The narrator of this 2006 comedy by Stephen Temperley, now at The REP in a production directed by Tomé Cousin, is Cosme McMoon. During the jazz age, he was a twentysomething pianist in New York; now he's looking back from decades in the future.

But the show's centerpiece is Florence Foster Jenkins, played by Jill Keating as a wealthy, dotty socialite who hires Cosme to accompany her recitals. The punchline: Jenkins is completely, utterly tone-deaf and actively resists the idea of tempo as emotionally sterile.

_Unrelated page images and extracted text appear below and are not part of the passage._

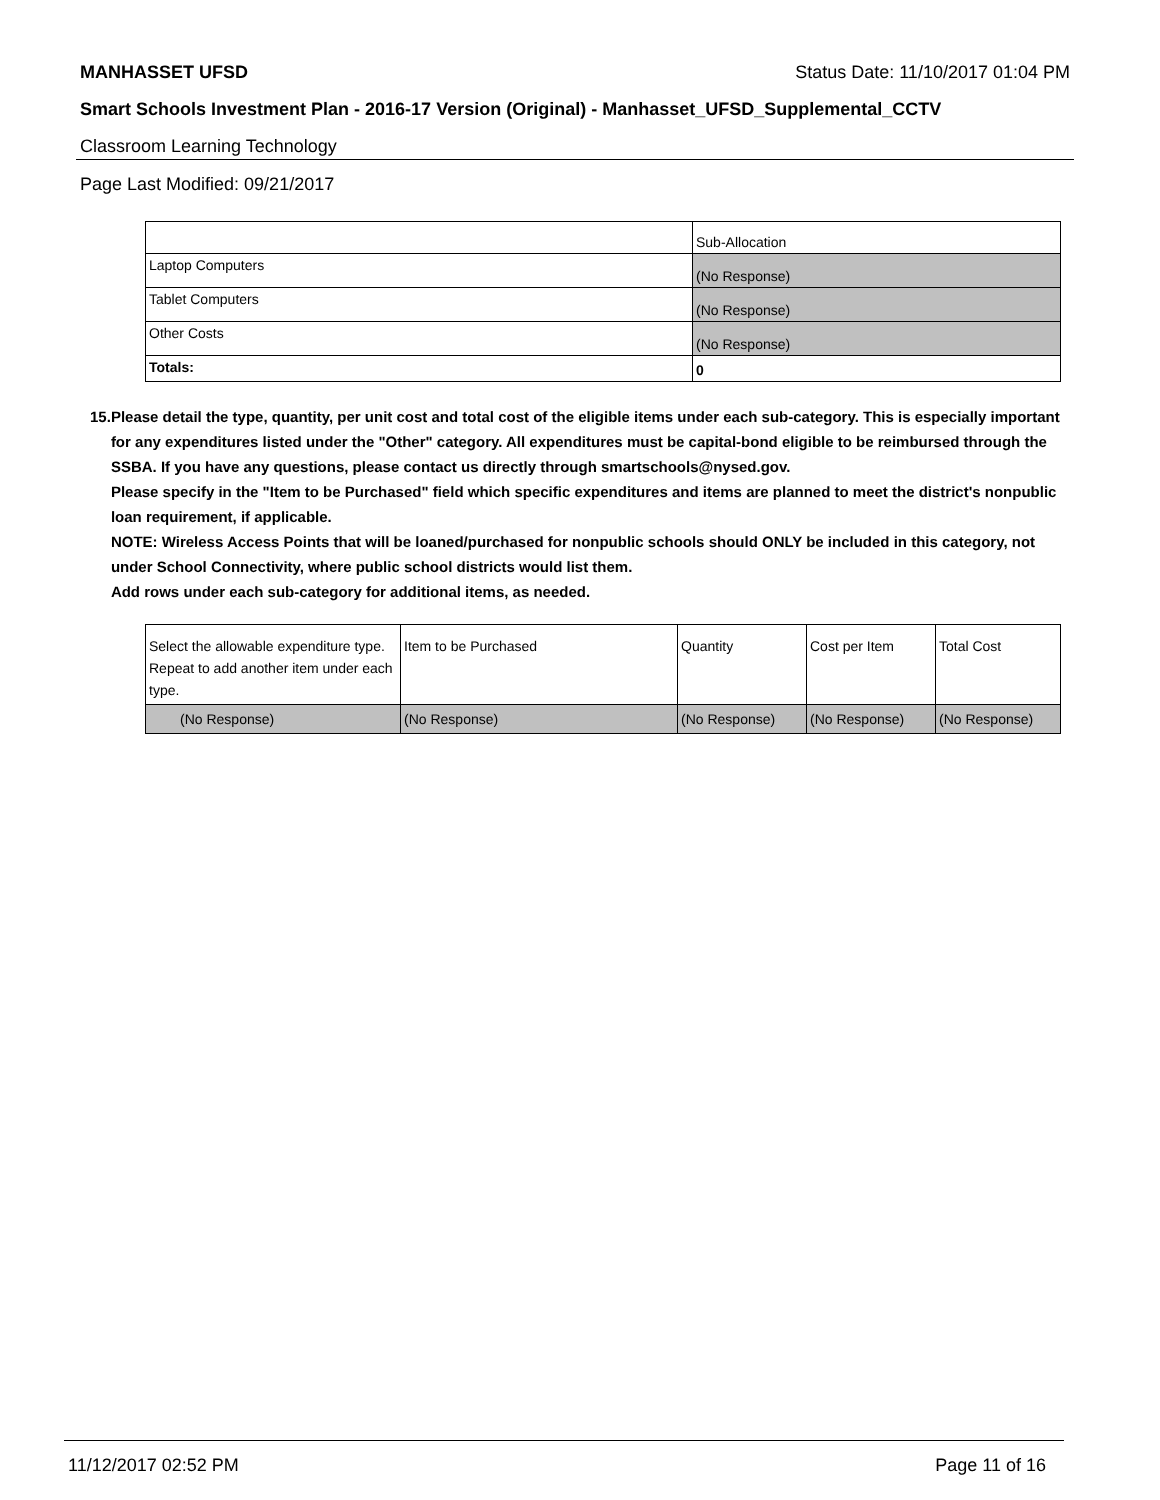MANHASSET UFSD Status Date: 11/10/2017 01:04 PM
Smart Schools Investment Plan - 2016-17 Version (Original) - Manhasset_UFSD_Supplemental_CCTV
Classroom Learning Technology
Page Last Modified: 09/21/2017
| | Sub-Allocation |
| Laptop Computers | (No Response) |
| Tablet Computers | (No Response) |
| Other Costs | (No Response) |
| Totals: | 0 |
15. Please detail the type, quantity, per unit cost and total cost of the eligible items under each sub-category. This is especially important for any expenditures listed under the "Other" category. All expenditures must be capital-bond eligible to be reimbursed through the SSBA. If you have any questions, please contact us directly through smartschools@nysed.gov.
Please specify in the "Item to be Purchased" field which specific expenditures and items are planned to meet the district's nonpublic loan requirement, if applicable.
NOTE: Wireless Access Points that will be loaned/purchased for nonpublic schools should ONLY be included in this category, not under School Connectivity, where public school districts would list them.
Add rows under each sub-category for additional items, as needed.
| Select the allowable expenditure type. Repeat to add another item under each type. | Item to be Purchased | Quantity | Cost per Item | Total Cost |
| (No Response) | (No Response) | (No Response) | (No Response) | (No Response) |
11/12/2017 02:52 PM Page 11 of 16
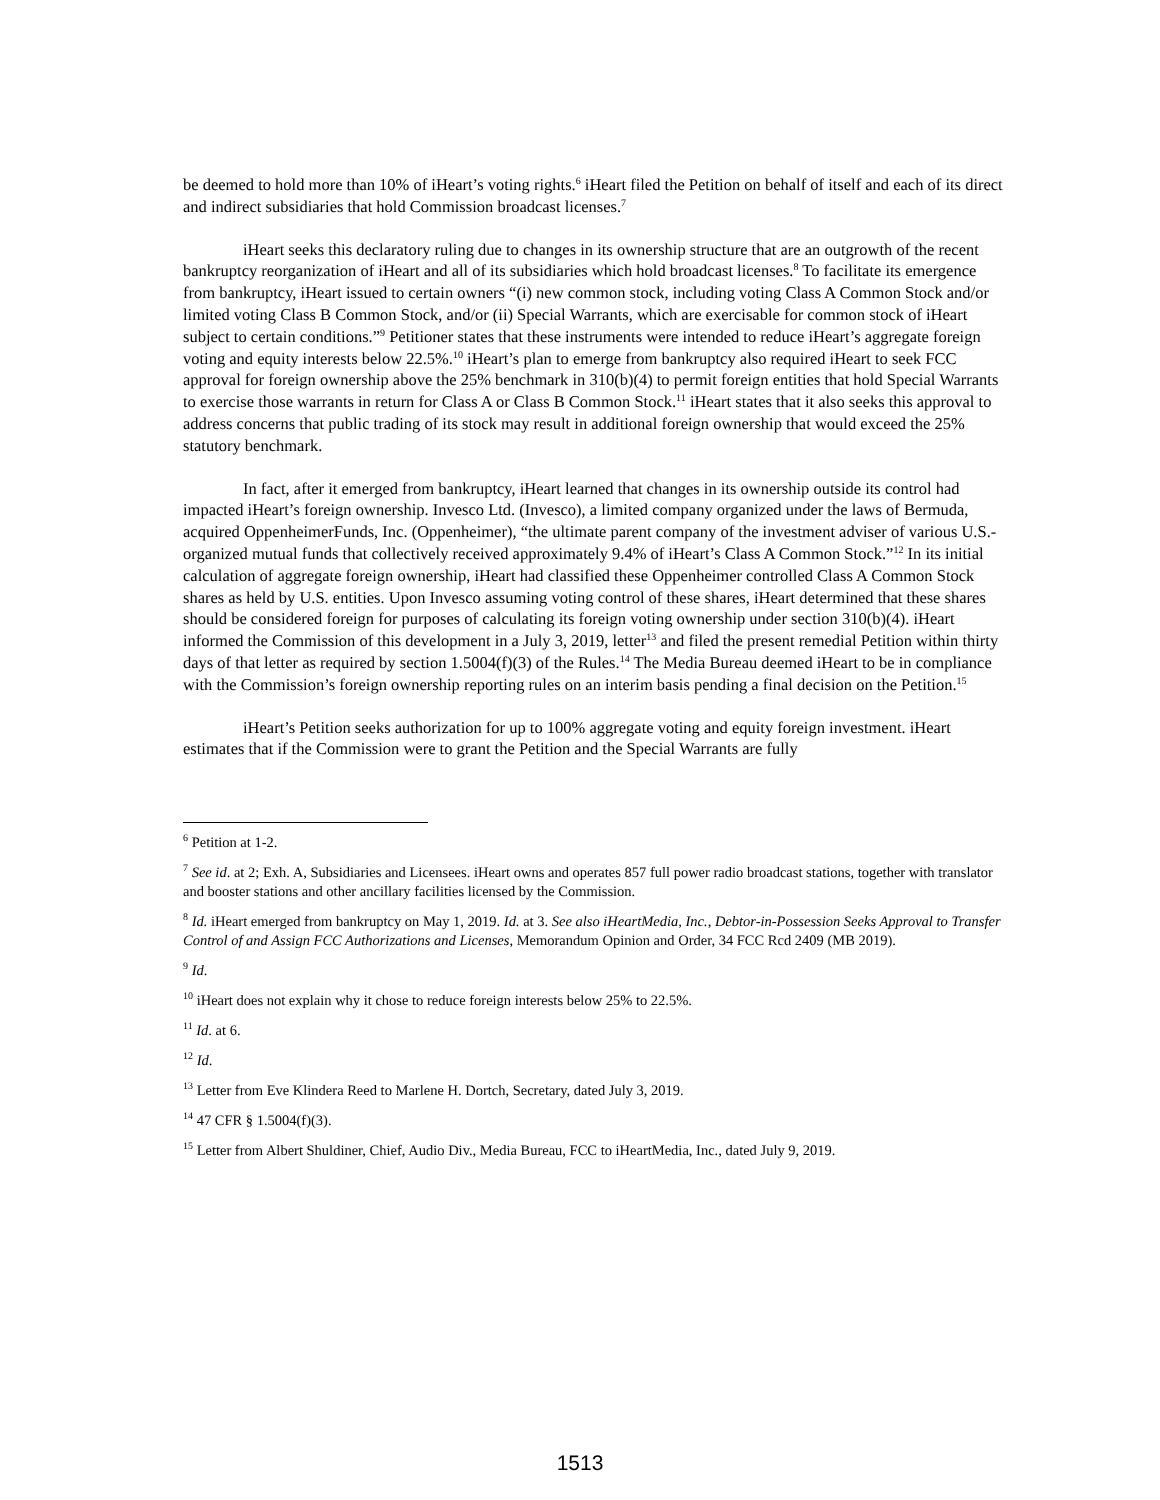be deemed to hold more than 10% of iHeart’s voting rights.<sup>6</sup> iHeart filed the Petition on behalf of itself and each of its direct and indirect subsidiaries that hold Commission broadcast licenses.<sup>7</sup>
iHeart seeks this declaratory ruling due to changes in its ownership structure that are an outgrowth of the recent bankruptcy reorganization of iHeart and all of its subsidiaries which hold broadcast licenses.<sup>8</sup> To facilitate its emergence from bankruptcy, iHeart issued to certain owners “(i) new common stock, including voting Class A Common Stock and/or limited voting Class B Common Stock, and/or (ii) Special Warrants, which are exercisable for common stock of iHeart subject to certain conditions.”<sup>9</sup> Petitioner states that these instruments were intended to reduce iHeart’s aggregate foreign voting and equity interests below 22.5%.<sup>10</sup> iHeart’s plan to emerge from bankruptcy also required iHeart to seek FCC approval for foreign ownership above the 25% benchmark in 310(b)(4) to permit foreign entities that hold Special Warrants to exercise those warrants in return for Class A or Class B Common Stock.<sup>11</sup> iHeart states that it also seeks this approval to address concerns that public trading of its stock may result in additional foreign ownership that would exceed the 25% statutory benchmark.
In fact, after it emerged from bankruptcy, iHeart learned that changes in its ownership outside its control had impacted iHeart’s foreign ownership. Invesco Ltd. (Invesco), a limited company organized under the laws of Bermuda, acquired OppenheimerFunds, Inc. (Oppenheimer), “the ultimate parent company of the investment adviser of various U.S.-organized mutual funds that collectively received approximately 9.4% of iHeart’s Class A Common Stock.”<sup>12</sup> In its initial calculation of aggregate foreign ownership, iHeart had classified these Oppenheimer controlled Class A Common Stock shares as held by U.S. entities. Upon Invesco assuming voting control of these shares, iHeart determined that these shares should be considered foreign for purposes of calculating its foreign voting ownership under section 310(b)(4). iHeart informed the Commission of this development in a July 3, 2019, letter<sup>13</sup> and filed the present remedial Petition within thirty days of that letter as required by section 1.5004(f)(3) of the Rules.<sup>14</sup> The Media Bureau deemed iHeart to be in compliance with the Commission’s foreign ownership reporting rules on an interim basis pending a final decision on the Petition.<sup>15</sup>
iHeart’s Petition seeks authorization for up to 100% aggregate voting and equity foreign investment. iHeart estimates that if the Commission were to grant the Petition and the Special Warrants are fully
<sup>6</sup> Petition at 1-2.
<sup>7</sup> See id. at 2; Exh. A, Subsidiaries and Licensees. iHeart owns and operates 857 full power radio broadcast stations, together with translator and booster stations and other ancillary facilities licensed by the Commission.
<sup>8</sup> Id. iHeart emerged from bankruptcy on May 1, 2019. Id. at 3. See also iHeartMedia, Inc., Debtor-in-Possession Seeks Approval to Transfer Control of and Assign FCC Authorizations and Licenses, Memorandum Opinion and Order, 34 FCC Rcd 2409 (MB 2019).
<sup>9</sup> Id.
<sup>10</sup> iHeart does not explain why it chose to reduce foreign interests below 25% to 22.5%.
<sup>11</sup> Id. at 6.
<sup>12</sup> Id.
<sup>13</sup> Letter from Eve Klindera Reed to Marlene H. Dortch, Secretary, dated July 3, 2019.
<sup>14</sup> 47 CFR § 1.5004(f)(3).
<sup>15</sup> Letter from Albert Shuldiner, Chief, Audio Div., Media Bureau, FCC to iHeartMedia, Inc., dated July 9, 2019.
1513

I suppose that's not the punchline on its own; every note she sings wrings that same gag, and it never runs dry.

Crucially, like anything so-bad-it's-good that's worth your time (such as the prose of Amanda McKittrick Ros), there's an element of sincerity. Florence Foster Jenkins was a real human (whose birth name, at least according to Wikipedia, was Narcissa) who really was astonishingly bad at singing and who made it to Carnegie Hall on the strength of irony and her pianist, Cosme. Many of the vocal peculiarities on exhibit are straight from surviving recordings, and Keating is to be commended for making such bad sounds so charming.

Meanwhile, it's extremely impressive to see Jeff Howell bounce between McMoon's detached, latter-day Noel Coward persona and youthfully exuberant straight man (in the comedic sense, anyway) — while playing piano for nearly half of the show. Howell's character shifts are always smooth and agreeable.

Souvenir, however, is more than simply another show for people who've run out of friends to introduce to The Room or Plan 9 From Outer Space, or who've memorized every episode of Mystery Science Theater 3000. It's also about the voyeuristic confusion that makes outsider artists like, say, David Liebe Hart, so fascinating. If you ever feel guilty about laughing at people who try and try and just can't make it, this is as close to a respectful gawk as I've seen.